• Problem: Lay out the lines between the one holding "phylum: Chordata" and the one holding "scientific name: Haliaeetus leucocephalus", inclusive, as a Markdown table with the columns Row and Line. Number each row and omit blank lines.

___ Input material ___

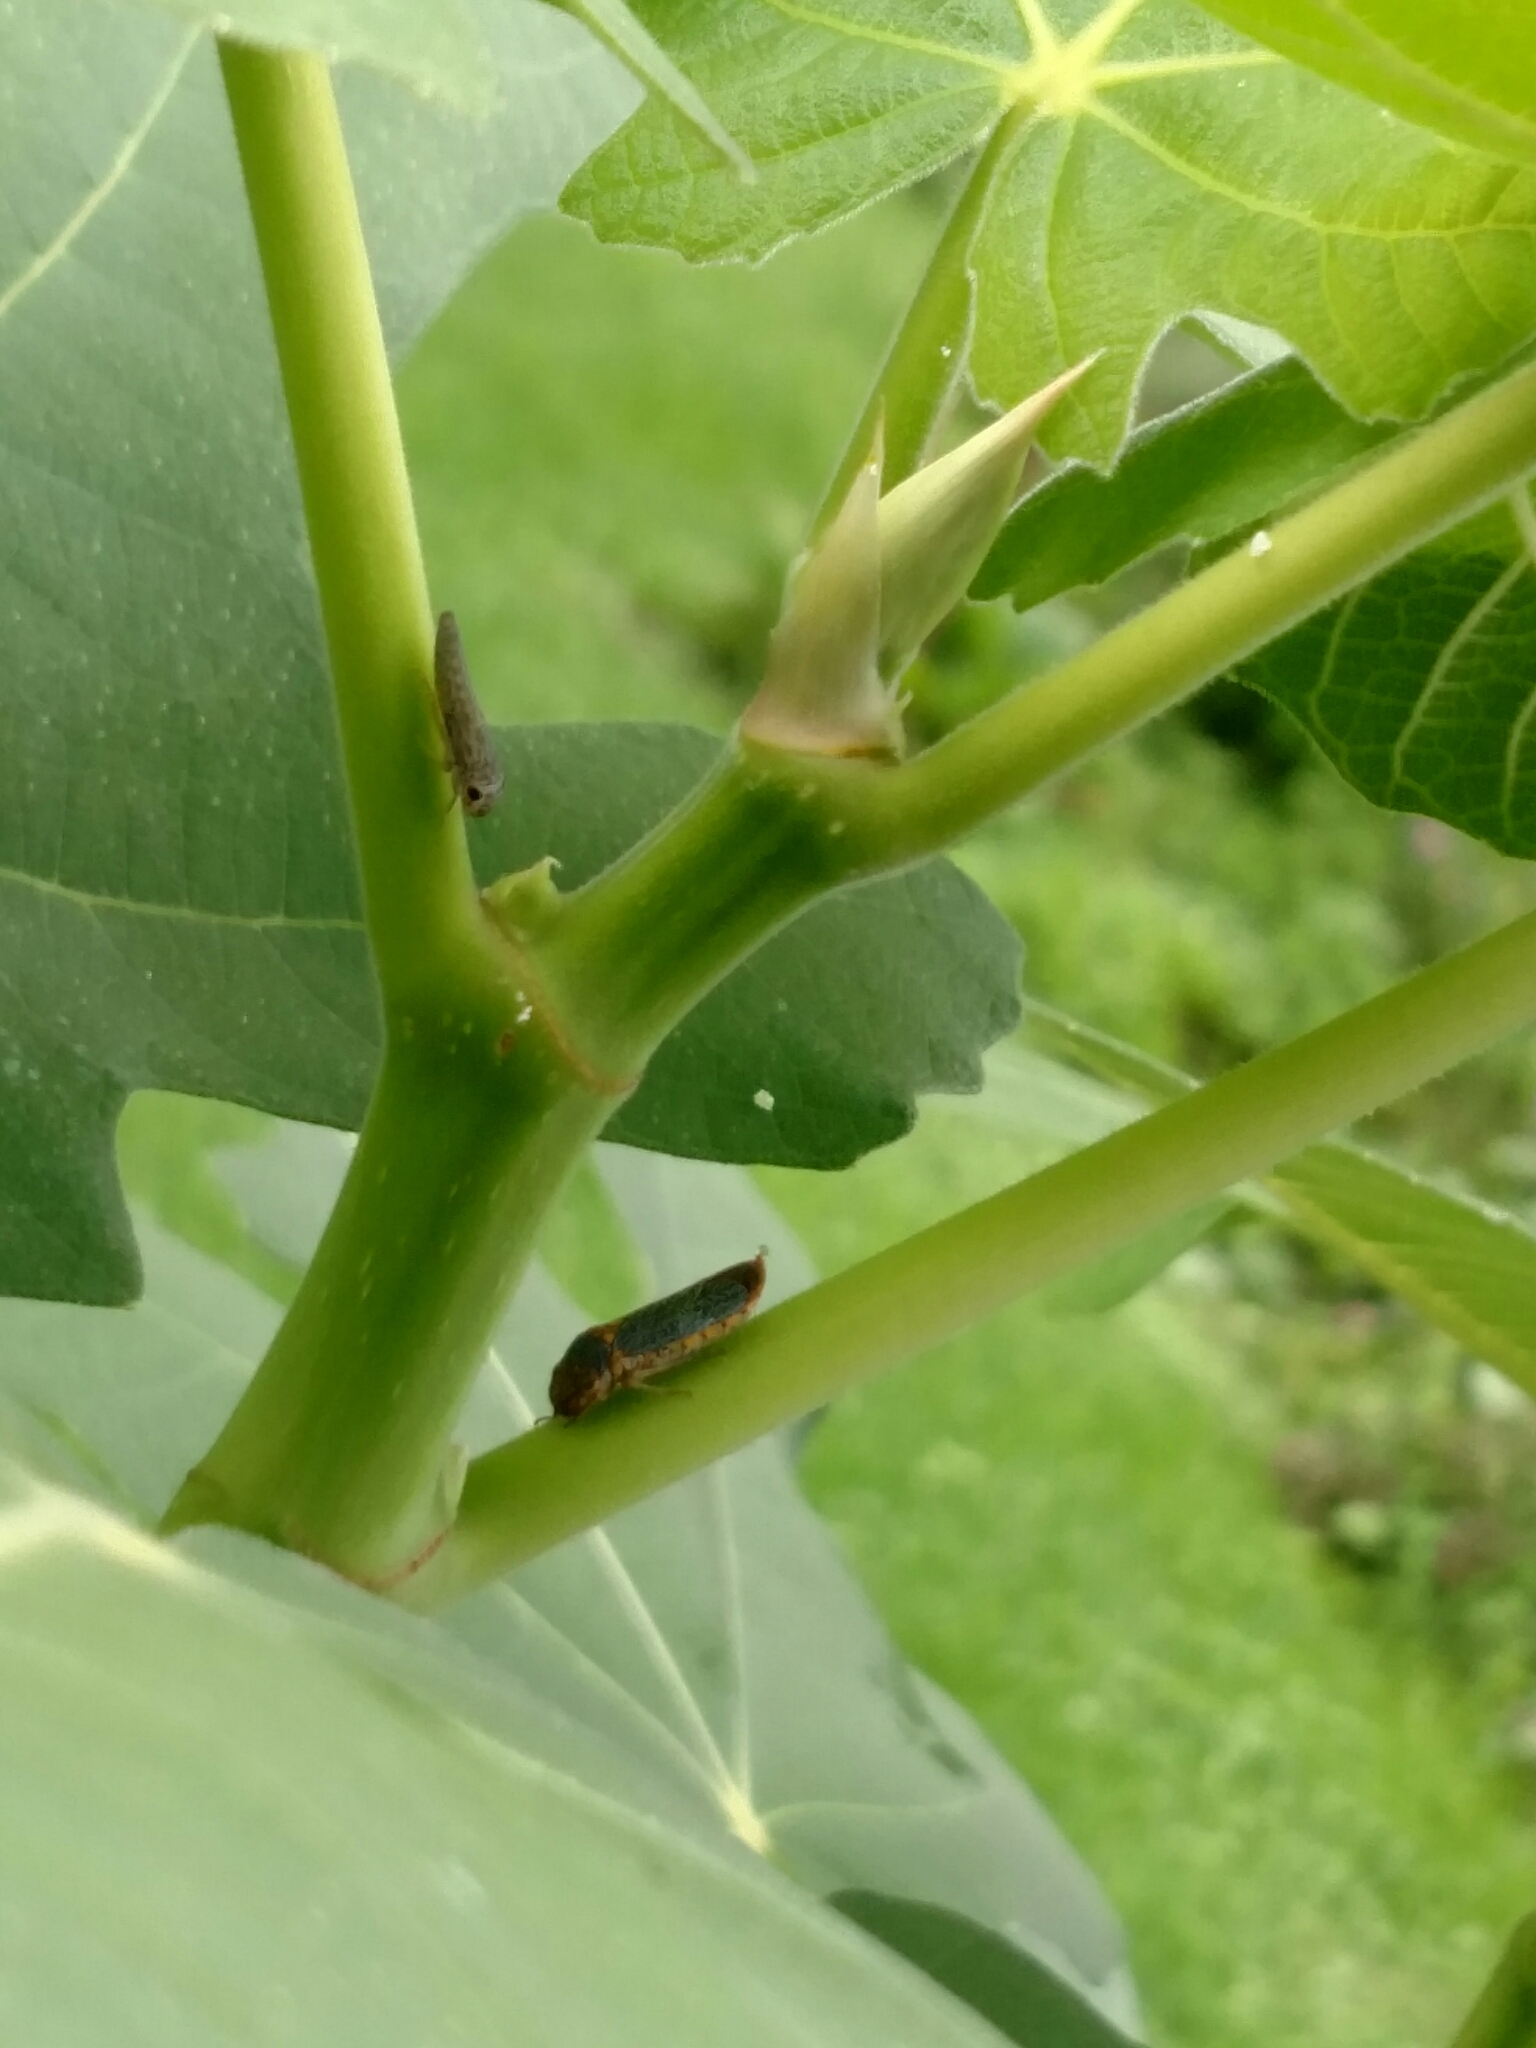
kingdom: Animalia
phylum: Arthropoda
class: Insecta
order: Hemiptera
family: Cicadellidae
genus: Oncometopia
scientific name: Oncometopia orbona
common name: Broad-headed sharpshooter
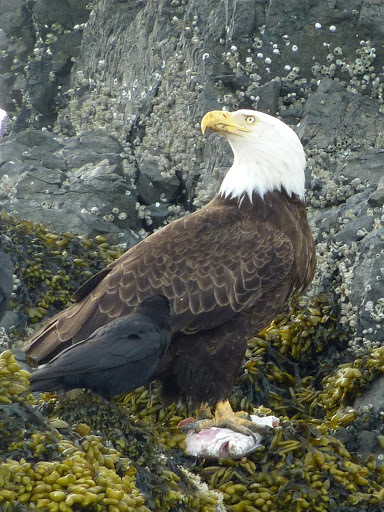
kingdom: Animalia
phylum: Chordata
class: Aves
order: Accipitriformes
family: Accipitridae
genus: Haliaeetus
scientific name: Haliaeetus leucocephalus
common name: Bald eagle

___
___ Input material ___

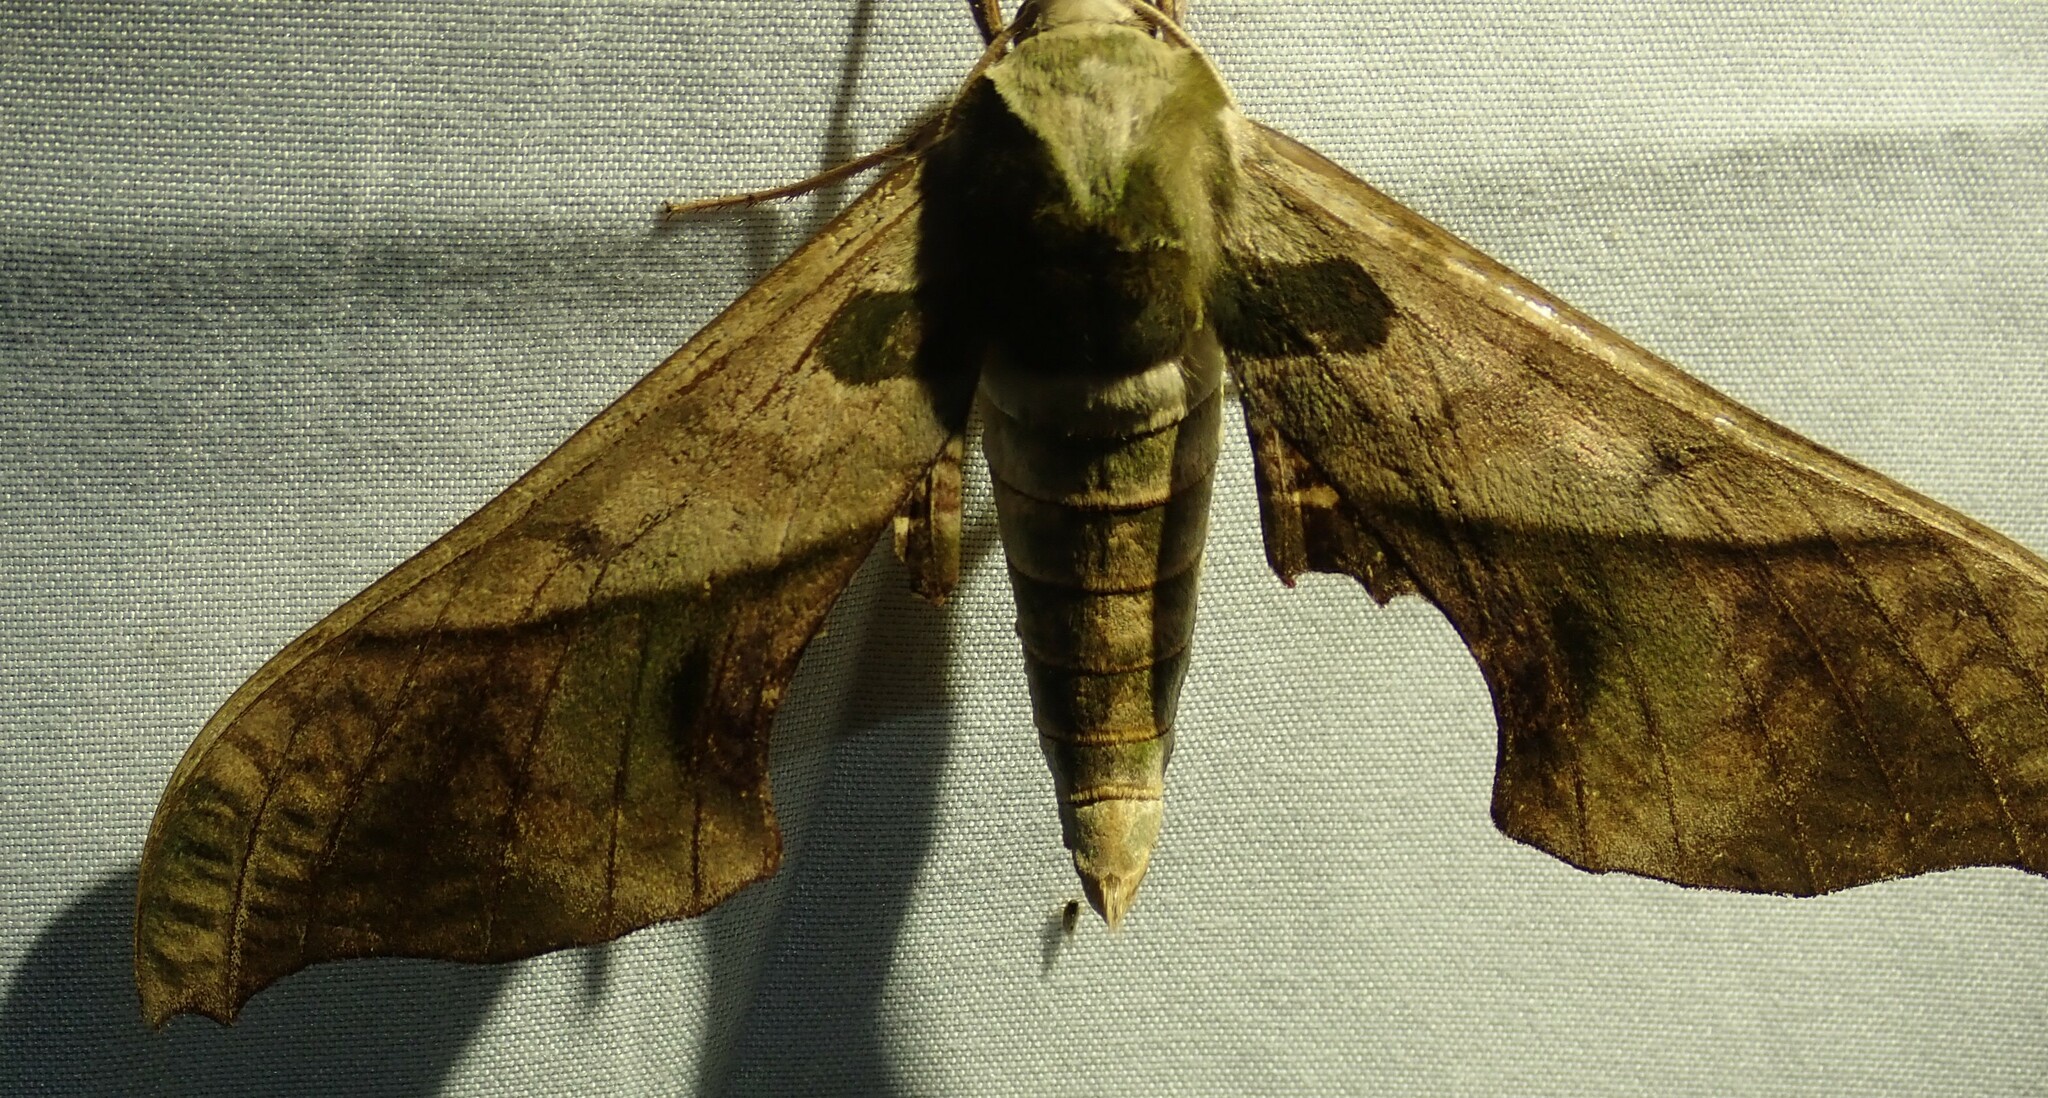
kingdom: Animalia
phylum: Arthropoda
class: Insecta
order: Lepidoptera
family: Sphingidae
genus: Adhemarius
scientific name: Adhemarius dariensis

___

• Output:
| Row | Line |
|---|---|
| 1 | phylum: Chordata |
| 2 | class: Aves |
| 3 | order: Accipitriformes |
| 4 | family: Accipitridae |
| 5 | genus: Haliaeetus |
| 6 | scientific name: Haliaeetus leucocephalus |